On Mon, Oct 29, 2012 at 6:29 AM, Radek Machulka
<radek.machu...@gmail.com> wrote:
> Hi,
>
> is there a way how to save more arrays into single npy (npz if possible) file
> in loop? Something like:
>
> fw = open('foo.bar', 'wb')
> while foo:
>         arr = np.array(bar)
>         np.savez_compressed(fw, arr)
> fw.close()
>
> Or some workaround maybe? I go through hundreds of thousands arrays and can
> not keep them in memory. Yes, I can save each array into single file, but I
> would better have them all in single one.
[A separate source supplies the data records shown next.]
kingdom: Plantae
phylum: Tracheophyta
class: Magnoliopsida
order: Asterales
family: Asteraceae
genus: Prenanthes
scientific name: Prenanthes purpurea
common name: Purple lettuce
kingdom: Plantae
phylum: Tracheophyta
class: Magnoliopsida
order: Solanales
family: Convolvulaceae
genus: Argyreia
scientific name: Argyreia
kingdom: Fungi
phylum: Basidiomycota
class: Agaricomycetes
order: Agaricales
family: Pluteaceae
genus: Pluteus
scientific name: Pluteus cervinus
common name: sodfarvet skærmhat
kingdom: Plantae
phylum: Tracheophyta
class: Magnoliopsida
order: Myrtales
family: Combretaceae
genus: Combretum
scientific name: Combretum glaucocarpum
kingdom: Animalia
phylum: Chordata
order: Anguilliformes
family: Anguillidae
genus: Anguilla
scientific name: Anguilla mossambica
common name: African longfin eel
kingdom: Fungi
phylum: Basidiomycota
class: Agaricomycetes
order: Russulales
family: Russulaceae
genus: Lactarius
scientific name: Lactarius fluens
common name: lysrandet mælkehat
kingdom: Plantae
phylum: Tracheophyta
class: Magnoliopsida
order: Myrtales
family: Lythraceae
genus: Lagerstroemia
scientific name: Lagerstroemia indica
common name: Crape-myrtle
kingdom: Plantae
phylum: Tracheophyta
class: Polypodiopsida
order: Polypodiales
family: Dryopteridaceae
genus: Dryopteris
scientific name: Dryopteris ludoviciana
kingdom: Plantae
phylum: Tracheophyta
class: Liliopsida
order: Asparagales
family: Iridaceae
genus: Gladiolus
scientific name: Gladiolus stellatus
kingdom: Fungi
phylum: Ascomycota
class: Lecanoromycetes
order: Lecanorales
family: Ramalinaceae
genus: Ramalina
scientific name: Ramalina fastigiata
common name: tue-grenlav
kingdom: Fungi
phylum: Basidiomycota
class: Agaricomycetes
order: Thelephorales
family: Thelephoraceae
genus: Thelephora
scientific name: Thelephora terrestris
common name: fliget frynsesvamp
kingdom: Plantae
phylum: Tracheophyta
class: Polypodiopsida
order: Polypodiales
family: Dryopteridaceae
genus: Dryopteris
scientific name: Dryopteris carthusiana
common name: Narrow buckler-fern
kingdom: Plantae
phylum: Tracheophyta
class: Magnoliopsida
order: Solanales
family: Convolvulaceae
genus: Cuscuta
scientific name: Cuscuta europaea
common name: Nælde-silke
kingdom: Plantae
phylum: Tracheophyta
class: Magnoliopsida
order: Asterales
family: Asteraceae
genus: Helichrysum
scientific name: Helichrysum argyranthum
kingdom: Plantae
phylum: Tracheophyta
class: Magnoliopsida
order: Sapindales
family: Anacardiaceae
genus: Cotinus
Note that you can save several npy arrays into a single file
descriptor. The NPY format is smart enough that given the header,
numpy.load() knows how many items to load. Moreover, if passed an open
file object, numpy.load() leaves its cursor position intact, such that
something like this works:

In [1]: import numpy as np

In [2]: f = open('x.dat', 'wb')

In [3]: np.save(f, np.arange(5))

In [4]: np.save(f, np.arange(10))

In [5]: f.close()

In [6]: with open('x.dat', 'rb') as f:
   ...:     while True:
   ...:         try:
   ...:             print np.load(f)
   ...:         except IOError:
   ...:             break
   ...:
[0 1 2 3 4]
[0 1 2 3 4 5 6 7 8 9]

This is something of a hack. You could do better than catching the
IOError, e.g. saving a 0d array containing the number of forthcoming
arrays, or a sentinel array containing "None" at the end to indicate
there are no more real arrays to serialize.

Like Pauli said, it's probably worthwhile to consider HDF5.